Challenges and Limitations

·        Coverage Gaps: Only ~41.8% of total school enrolment (government + aided schools) receives meals. Private unaided schools (~95.8 million children, ~39% of enrolment) are excluded, creating inequities for low-fee private school students from poor families.

·        Nutritional Quality and Adequacy: Current cooking costs (₹6.78 primary / ₹10.17 upper primary per child/day as of May 2025) are often deemed insufficient for diverse, nutrient-dense meals (e.g., millets, eggs, fruits). States like Tamil Nadu, West Bengal, and Kerala add their own funds for enhancements, but many others cannot. WFP landscape analysis highlights variability in menus and potential for better nutritional standards.

·        Implementation Issues:

o   Infrastructure deficits (e.g., only ~68% functional kitchens, hygiene/water challenges in ~30% schools).

o   Delays in grain supply, quality concerns, and occasional contamination incidents (11 reported in recent years affecting hundreds of children).

o   Teacher burden in small/single-teacher schools; pilferage/leakages in some areas.

o   Underutilization of funds and irregular cost revisions.

·        Mixed Nutritional Impact: While it mitigates acute hunger, broader child malnutrition (stunting ~35%, wasting high per some global indices) requires stronger convergence with other schemes like POSHAN 2.0.

·        Exclusion of Out-of-School/Secondary Children: Limited to elementary level in most states; adolescent nutrition gaps persist.

 

PM POSHAN has been highly successful as a social safety net and education enabler, contributing to higher enrolment/retention (especially post-2001 Supreme Court mandate for cooked meals) and playing a role in India's progress toward universal elementary education. Its nutritional impact is supportive but insufficient alone to resolve India's child malnutrition challenges, due to modest per-meal norms, implementation variability, and exclusion of large segments of children.

 

RECOMMENDATIONS FOR STRONGER IMPACT

·        Extend to secondary classes and EWS children in private schools (via vouchers/DBT).

·        Increase and regularly revise cooking costs; mandate more diverse/nutrient-dense menus.

·        Scale best practices (Odisha SHG model, Rajasthan mother participation, Tamil Nadu central kitchens).

·        Full infrastructure upgrades (kitchens, LPG) and robust monitoring.

 

CONCLUSION

Overall, PM POSHAN has been a remarkable success as an education and social welfare intervention, but only a partial solution to India’s deeper child malnutrition crisis. Its strength lies more in its role as a safety net and enrolment driver than as a comprehensive nutrition programme.

With regular enhancements (higher material costs, focus on millets and fortification, better monitoring), expanded coverage, and stronger convergence with schemes like POSHAN 2.0, it can deliver even greater impact in the coming years. Continued political commitment and increased investment will be crucial to make it a true “Poshan Shakti” enabler for India’s future generation.

 

 

PRACTICE QUESTIONS FOR GS 2 MAINS

1.      “PM POSHAN has evolved from a welfare programme into a multidimensional intervention linking nutrition, education, and social justice.” Critically examine the achievements and limitations of the scheme in improving human development outcomes in India.

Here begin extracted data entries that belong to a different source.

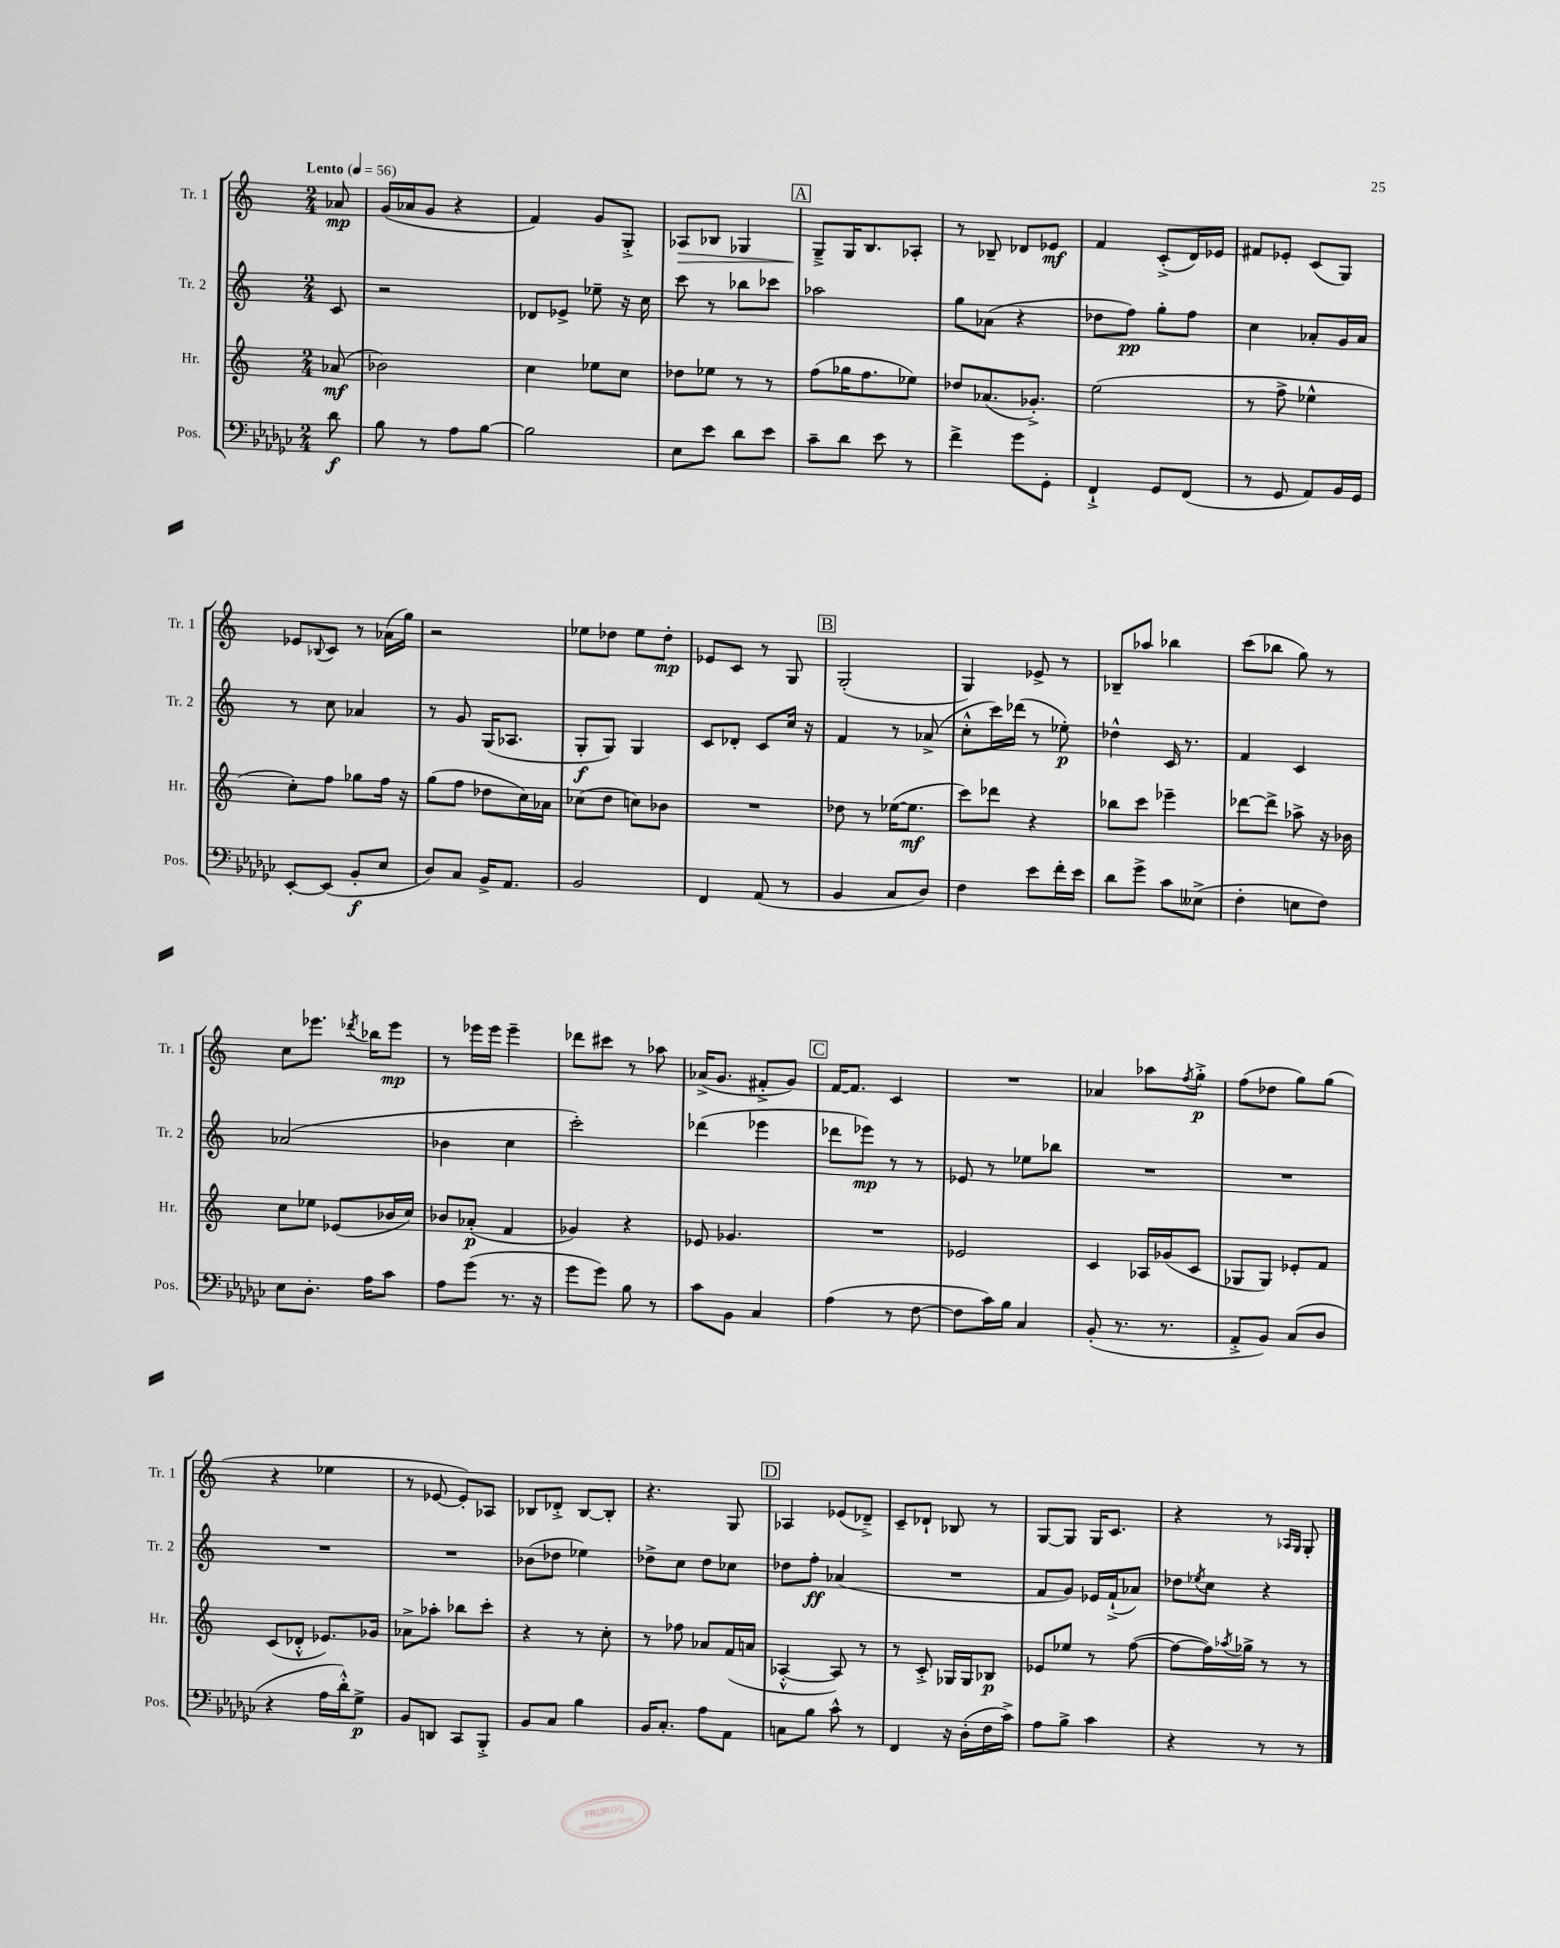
<<
\new StaffGroup <<
\new Staff = "s0" \with { instrumentName = "Tr. 1" shortInstrumentName = "Tr. 1" } {
    \clef treble \key c \major \numericTimeSignature \time 2/4 \partial 8 \tempo "Lento" 4 = 56
    aes'8\mp |
    g'16( aes'16 g'8 r4 |
    f'4) g'8 g8-.-> |
    aes8\> bes8 ges4 |
    \mark \markup { \box "A" } g8--->\! g16 b8. aes8-. |
    r8 bes8-- des'8 ees'8\mf |
    f'4 c'8-.->( d'16) ees'16 |
    fis'8 ees'8-. c'8( g8) |
    ees'8 \appoggiatura { bes8 } c'8 r8 aes'16( g''16) |
    r2 |
    ees''8 des''8 ees''8 des''8-.\mp |
    ees'8 c'8 r8 g8 |
    \mark \markup { \box "B" } g2-.( |
    g4) ees'8-> r8 |
    bes8-- aes''8 bes''4 |
    c'''8( bes''8 g''8) r8 |
    c''8 ees'''8. \acciaccatura { des'''8 } bes''16 ees'''8\mp |
    r8 ees'''16 ees'''16 ees'''4-- |
    des'''8 cis'''8 r8 aes''8 |
    aes'16->( g'8. fis'8-.-> g'8) |
    \mark \markup { \box "C" } f'16~ f'8. c'4 |
    R2 |
    aes'4 aes''8 \acciaccatura { f''8 } g''8-.->\p |
    f''8( des''8 g''8) g''8( |
    r4 ees''4 |
    r8 ees'8~ ees'8-.) aes8 |
    bes8 des'8-.-> bes8~ bes8-. |
    r4. g8 |
    \mark \markup { \box "D" } aes4 ees'8( des'8--->) |
    c'8-- des'8-! bes8 r8 |
    g8~ g8 g16 c'8. |
    r4 r8 \grace { aes16 g16 } g8-. \bar "|." |
}
\new Staff = "s1" \with { instrumentName = "Tr. 2" shortInstrumentName = "Tr. 2" } {
    \clef treble \key c \major \numericTimeSignature \time 2/4 \partial 8
    c'8 |
    r2 |
    des'8 ees'8-> ees''8-- r16 c''16 |
    c'''8 r8 bes''8 ces'''8 |
    \mark \markup { \box "A" } aes''2 |
    g''8 aes'8( r4 |
    des''8 f''8\pp) g''8-. f''8 |
    c''4 aes'8-. g'16 aes'16 |
    r8 c''8 aes'4 |
    r8 g'8 g16( aes8. |
    g8-.\f g8) g4 |
    c'8 des'8-. c'8 c''16 r16 |
    \mark \markup { \box "B" } f'4 r8 aes'8->( |
    c''8-.-^ c'''16) des'''16( r8 ees''8-.\p) |
    des''4-^ c'16 r8. |
    f'4 c'4 |
    aes'2( |
    bes'4 c''4 |
    c'''2-.) |
    des'''4( ees'''4 |
    \mark \markup { \box "C" } des'''8 ees'''8\mp) r8 r8 |
    ees'8 r8 ees''8 bes''8 |
    R2 |
    R2 |
    R2 |
    R2 |
    bes'8( des''8 ees''4) |
    des''8-> c''8 des''8 ces''8 |
    \mark \markup { \box "D" } des''8 f''8-.\ff aes'4( |
    R2 |
    f'8 g'8) ees'16 f'16-!->( aes'8) |
    des''8 \acciaccatura { ees''8 } c''8 r4 \bar "|." |
}
\new Staff = "s2" \with { instrumentName = "Hr." shortInstrumentName = "Hr." } {
    \clef treble \key c \major \numericTimeSignature \time 2/4 \partial 8
    aes'8\mf( |
    bes'2) |
    c''4 ees''8 c''8 |
    des''8 ees''8 r8 r8 |
    \mark \markup { \box "A" } f''8( ges''16 f''8. ees''8) |
    des''8 aes'8.( ges'8.-.->) |
    e''2( |
    r8 f''8-> ees''4-^ |
    c''8-.) f''8 ges''8 f''16 r16 |
    g''8( f''8 des''8 c''16) aes'16 |
    ces''8( d''8 c''8) bes'8 |
    R2 |
    \mark \markup { \box "B" } des''8 r8 ees''16~( ees''8.\mf |
    c'''8) des'''8 r4 |
    bes''8 c'''8 ees'''4-- |
    des'''8~ des'''8-> aes''8-> r16 bes'16 |
    c''8 ees''8 ees'8( bes'16 c''16) |
    bes'8 aes'8-.\p( f'4 |
    ges'4) r4 |
    ees'8 ges'4. |
    \mark \markup { \box "C" } R2 |
    ees'2 |
    c'4 aes16 ges'16( c'8 |
    ges8 ges8) ees'8-. f'8 |
    c'8( des'8-.-^ ees'8.) ges'16 |
    aes'8-> aes''8-. bes''8 c'''8-. |
    r4 r8 c''8-. |
    r8 fes''8 aes'8 f'16( a'16 |
    \mark \markup { \box "D" } aes4~-.-^ aes8) r8 |
    r8 c'8-.-> ges16 ges16 bes8\p |
    ees'8 ees''8 r8 f''8~( |
    f''8~ f''16) \acciaccatura { aes''8 } ges''16-> r8 r8 \bar "|." |
}
\new Staff = "s3" \with { instrumentName = "Pos." shortInstrumentName = "Pos." } {
    \clef bass \key ges \major \numericTimeSignature \time 2/4 \partial 8
    des'8\f |
    bes8 r8 aes8 bes8~ |
    bes2 |
    ees8 ees'8 des'8 ees'8 |
    \mark \markup { \box "A" } ces'8-- des'8 ees'8 r8 |
    f'4-> ges'8 ges,8-. |
    f,4-!-> ges,8 f,8( |
    r8 ges,8 aes,8) bes,16 ges,16 |
    ees,8~-. ees,8( bes,8-.\f ees8 |
    des8) ces8 bes,16-> aes,8. |
    bes,2 |
    f,4 aes,8( r8 |
    \mark \markup { \box "B" } bes,4 ces8 des8) |
    f4 ees'8 f'16-. ees'16 |
    des'8 ges'8-> ces'8 eeses8->( |
    f4-. e8 f8) |
    ees8 des8.-. aes16 ces'8 |
    aes8 ges'8( r8. r16 |
    ges'8 ges'8) bes8 r8 |
    ces'8 bes,8 ces4 |
    \mark \markup { \box "C" } aes4( r8 f8~ |
    f8 ces'16) bes16 ces4 |
    bes,8-.( r8. r8. |
    aes,8-.-> bes,8) ces8( des8 |
    r4 aes16 des'16-.-^) ges8->\p |
    bes,8 d,8 ces,8 bes,,8-.-> |
    bes,8 ces8 bes4 |
    bes,16 ces8.-. aes8 aes,8 |
    \mark \markup { \box "D" } c8 bes8 ces'8-^ r8 |
    f,4 r16 des16-.( f16 ces'16->) |
    aes8 bes8-> ces'4 |
    r4 r8 r8 \bar "|." |
}
>>
>>
\layout { \context { \Score \remove "Bar_number_engraver" } }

2.      Trace the evolution of the Mid-Day Meal Scheme in India from the colonial period to the PM POSHAN initiative. How has judicial intervention shaped the expansion and institutionalisation of school feeding programmes in India?

3.      Despite being one of the world’s largest school feeding programmes, PM POSHAN faces several implementation and nutritional challenges. Discuss the major bottlenecks in the scheme and suggest reforms to improve its effectiveness.

4.      School feeding programmes are not merely nutritional interventions but instruments of social transformation. Analyse the role of PM POSHAN in promoting educational equity, gender inclusion, and social integration in India.